Michaelis explores deeply Sparky's family ties, his marriages, his friendships, his working relationships, and his parental role, all while remaining focused on it's impact to the comic. The core of the book always maintains the Sparky saw himself a cartoonist above all, and all that he was really worth to anyone, and the book never loses sight of that. He was a dichotomous character, full of self-doubt at nearly every turn, occasionally riddled with bitterness, regularly crippled (not physically but sometimes socially or mentally) by uncomfortable memories, and yet he was utterly committed to being the best at what he did and competitively proving it as often as he could, and even still undercutting his achievements. Michaelis never goes as far to call Schulz the unhappy clown, because that's a little too simplistic. While he could never actually get into Sparky's mind, he so thoroughly allows us to travel along with Schulz on his journey from infancy to his passing that, through this book's 560-some pages (the final 100 pages are filled with the bibliography), you feel you knew the man as he was, human, flawed, but never the awkward, dull, plain-faced, nobody he saw himself being. You feel him a friend, someone more comfortable to call "Sparky" than "Charles".

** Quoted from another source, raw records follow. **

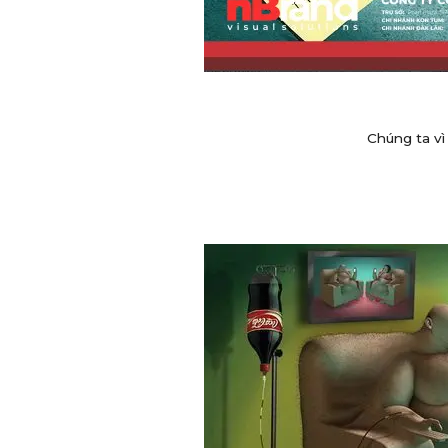
Chúng ta vì 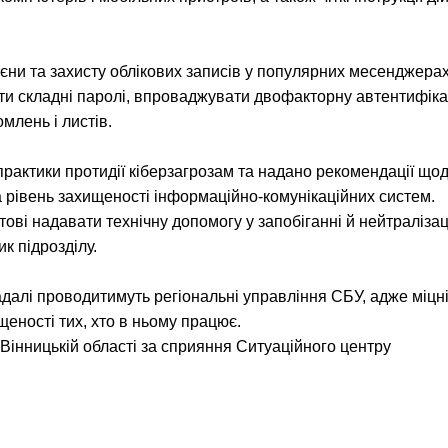
ієни та захисту облікових записів у популярних месенджерах
и складні паролі, впроваджувати двофакторну автентифік
млень і листів.
практики протидії кіберзагрозам та надано рекомендації що
а рівень захищеності інформаційно-комунікаційних систем.
тові надавати технічну допомогу у запобіганні й нейтралізац
к підрозділу.
 надалі проводитимуть регіональні управління СБУ, адже міцн
еності тих, хто в ньому працює.
Вінницькій області за сприяння Ситуаційного центру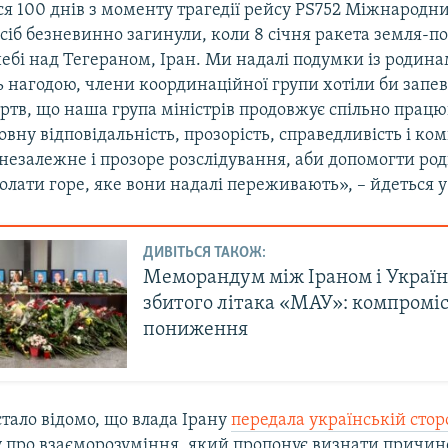
 100 днів з моменту трагедії рейсу PS752 Міжнародни
осіб безневинно загинули, коли 8 січня ракета земля-по
 небі над Тегераном, Іран. Ми надалі подумки із родин
 нагодою, члени координаційної групи хотіли би запе
ртв, що наша група міністрів продовжує спільно працю
вну відповідальність, прозорість, справедливість і ком
незалежне і прозоре розслідування, аби допомогти ро
лати горе, яке вони надалі переживають», – йдеться у 
ДИВІТЬСЯ ТАКОЖ:
Меморандум між Іраном і Украї
збитого літака «МАУ»: компроміс
пониження
тало відомо, що влада Ірану
передала українській сто
про взаєморозуміння, який пропонує визнати причи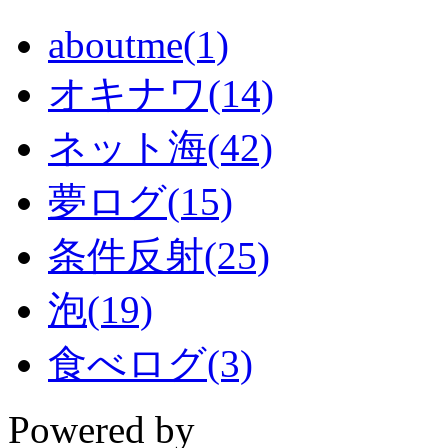
aboutme(1)
オキナワ(14)
ネット海(42)
夢ログ(15)
条件反射(25)
泡(19)
食べログ(3)
Powered by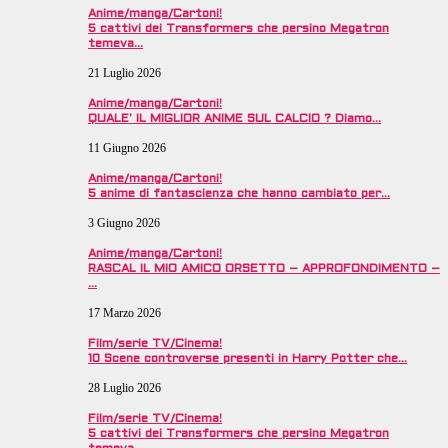
Anime/manga/Cartoni!
5 cattivi dei Transformers che persino Megatron
temeva…
21 Luglio 2026
Anime/manga/Cartoni!
QUALE’ IL MIGLIOR ANIME SUL CALCIO ? Diamo…
11 Giugno 2026
Anime/manga/Cartoni!
5 anime di fantascienza che hanno cambiato per…
3 Giugno 2026
Anime/manga/Cartoni!
RASCAL IL MIO AMICO ORSETTO – APPROFONDIMENTO –
…
17 Marzo 2026
Film/serie TV/Cinema!
10 Scene controverse presenti in Harry Potter che…
28 Luglio 2026
Film/serie TV/Cinema!
5 cattivi dei Transformers che persino Megatron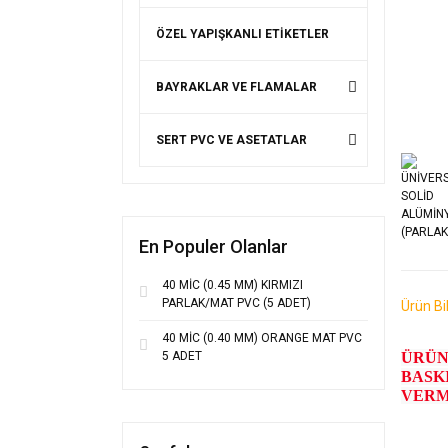
ÖZEL YAPIŞKANLI ETİKETLER
BAYRAKLAR VE FLAMALAR
SERT PVC VE ASETATLAR
En Populer Olanlar
40 MİC (0.45 MM) KIRMIZI
PARLAK/MAT PVC (5 ADET)
Ürün Bil
40 MİC (0.40 MM) ORANGE MAT PVC
5 ADET
ÜRÜN
BASK
VERM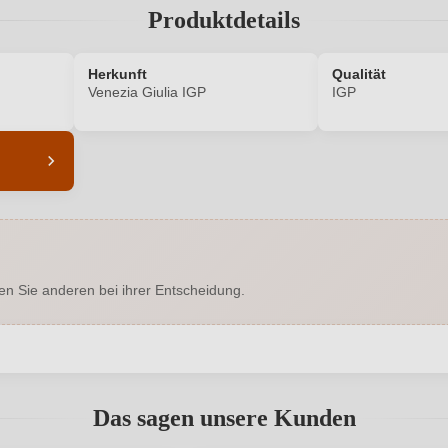
Produktdetails
Herkunft
Qualität
Venezia Giulia IGP
IGP
8191006000
Alkoholgehalt in %
Enthält Sulfite
Flaschenverschluss
en Sie anderen bei ihrer Entscheidung.
Venezia Giulia IGP
Geschmack
Hersteller
Tenuta Pribus
Tenuta Pribus
adresse
abgegeben werden. Bitte loggen Sie sich ein, oder erstellen Sie ein
Das sagen unsere Kunden
0,75 L
Land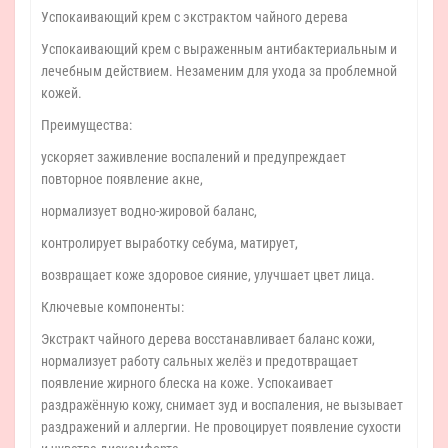
Успокаивающий крем с экстрактом чайного дерева
Успокаивающий крем с выраженным антибактериальным и
лечебным действием. Незаменим для ухода за проблемной
кожей.
Преимущества:
ускоряет заживление воспалений и предупреждает
повторное появление акне,
нормализует водно-жировой баланс,
контролирует выработку себума, матирует,
возвращает коже здоровое сияние, улучшает цвет лица.
Ключевые компоненты:
Экстракт чайного дерева восстанавливает баланс кожи,
нормализует работу сальных желёз и предотвращает
появление жирного блеска на коже. Успокаивает
раздражённую кожу, снимает зуд и воспаления, не вызывает
раздражений и аллергии. Не провоцирует появление сухости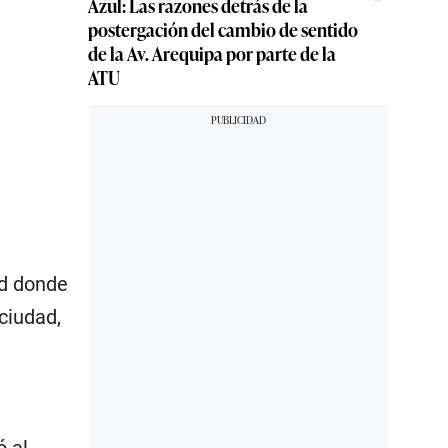
Azul: Las razones detrás de la
postergación del cambio de sentido
de la Av. Arequipa por parte de la
ATU
ad donde
ciudad,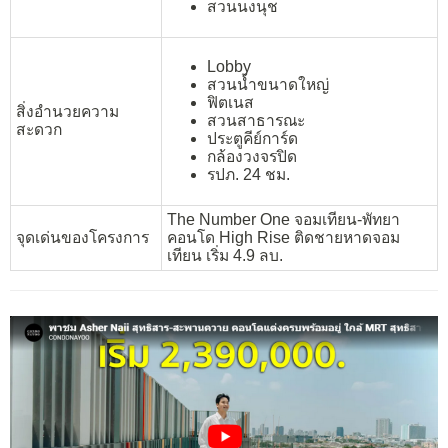
สวนนงนุช
Lobby
สวนน้ำขนาดใหญ่
ฟิตเนส
สิ่งอำนวยความ
สวนสาธารณะ
สะดวก
ประตูคีย์การ์ด
กล้องวงจรปิด
รปภ. 24 ชม.
The Number One จอมเทียน-พัทยา
จุดเด่นของโครงการ
คอนโด High Rise ติดชายหาดจอม
เทียน เริ่ม 4.9 ลบ.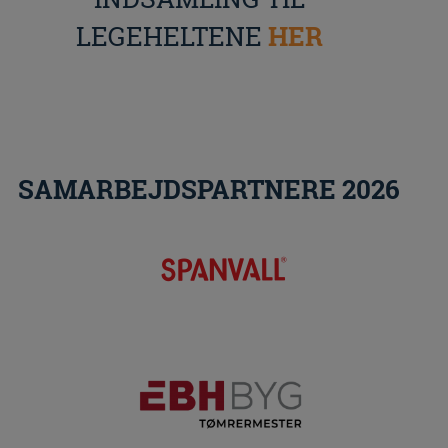
LEGEHELTENE
HER
SAMARBEJDSPARTNERE 2026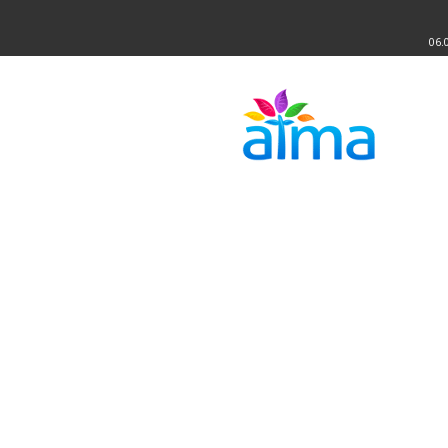
06.
Atma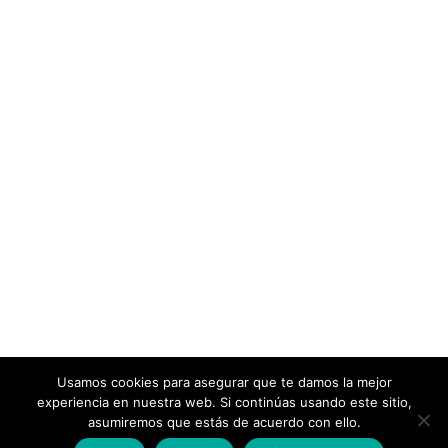
Usamos cookies para asegurar que te damos la mejor
experiencia en nuestra web. Si continúas usando este sitio,
asumiremos que estás de acuerdo con ello.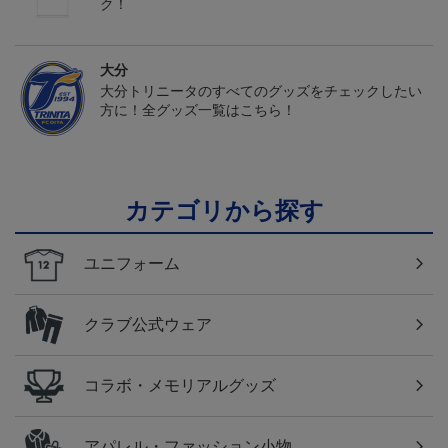
ク！
大分
大分トリニータのすべてのグッズをチェックしたい
方に！全グッズ一覧はこちら！
カテゴリから探す
ユニフォーム
クラブ公式ウェア
コラボ・メモリアルグッズ
アパレル・ファッション小物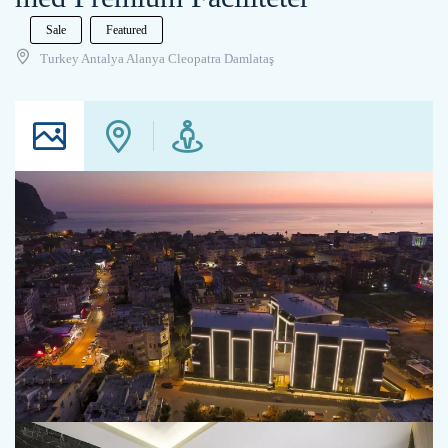
Sale
Featured
Turkey Antalya Alanya Cleopatra Damlataş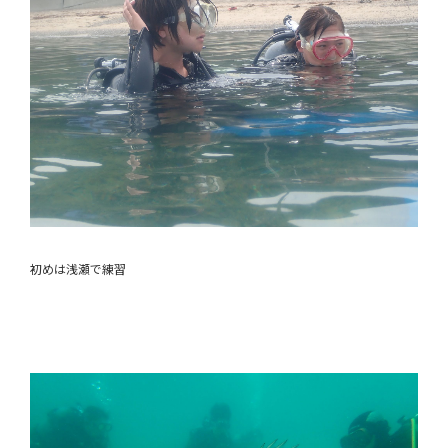
初めは浅瀬で練習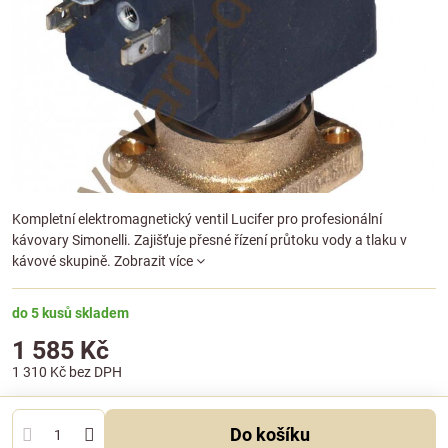
Kompletní elektromagnetický ventil Lucifer pro profesionální
kávovary Simonelli. Zajišťuje přesné řízení průtoku vody a tlaku v
kávové skupině.
Zobrazit více
do 5 kusů skladem
1 585 Kč
1 310 Kč
bez DPH
Do košíku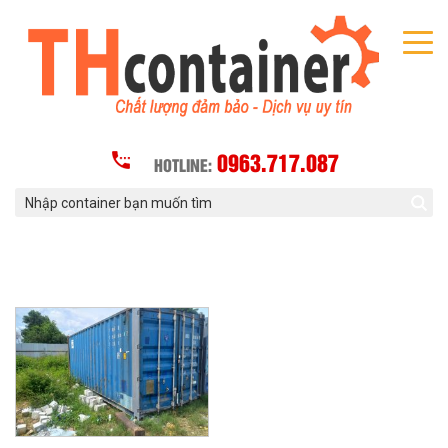
0963.717.087
HOTLINE: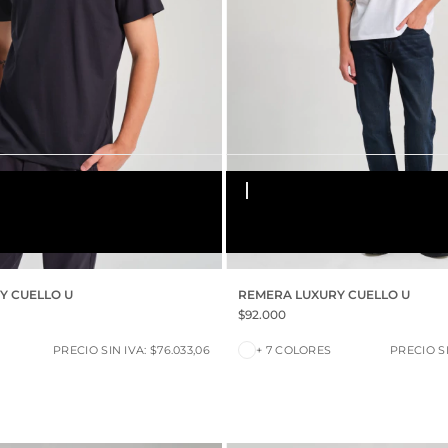
NO
S
M
L
XL
XXL
Y CUELLO U
REMERA LUXURY CUELLO U
$92.000
PRECIO SIN IVA: $76.033,06
+ 7 COLORES
PRECIO SI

It's impossible not to have a newfound respect for the man and his work after reading Schulz and Peanuts, just as it's impossible not to see the medium in an new light, even if you already adore it. Michaelis uses Schulz's story as much to show the changing face of the comics. These days, with the internet pulping the newspaper business, comics have a new challenge ahead of them, and are now without both Sparky's guidance and his shadow. This is an unexpectedly powerful book, with much more going on in it than just simply a comparison between Schulz and his cartoons. Like Sparky's comics, there's many ways to look at his life, and much to think about, lessons to learn (personally, I see so much of it being about the psychological influence of parents on their children). I'm still not an affirmed Peanuts fan, but I understand it a lot better than I ever did, and I'm curious to explore the work of the world's friend Sparky, currently available in the glorious Complete Peanuts volumes from Fantagraphics.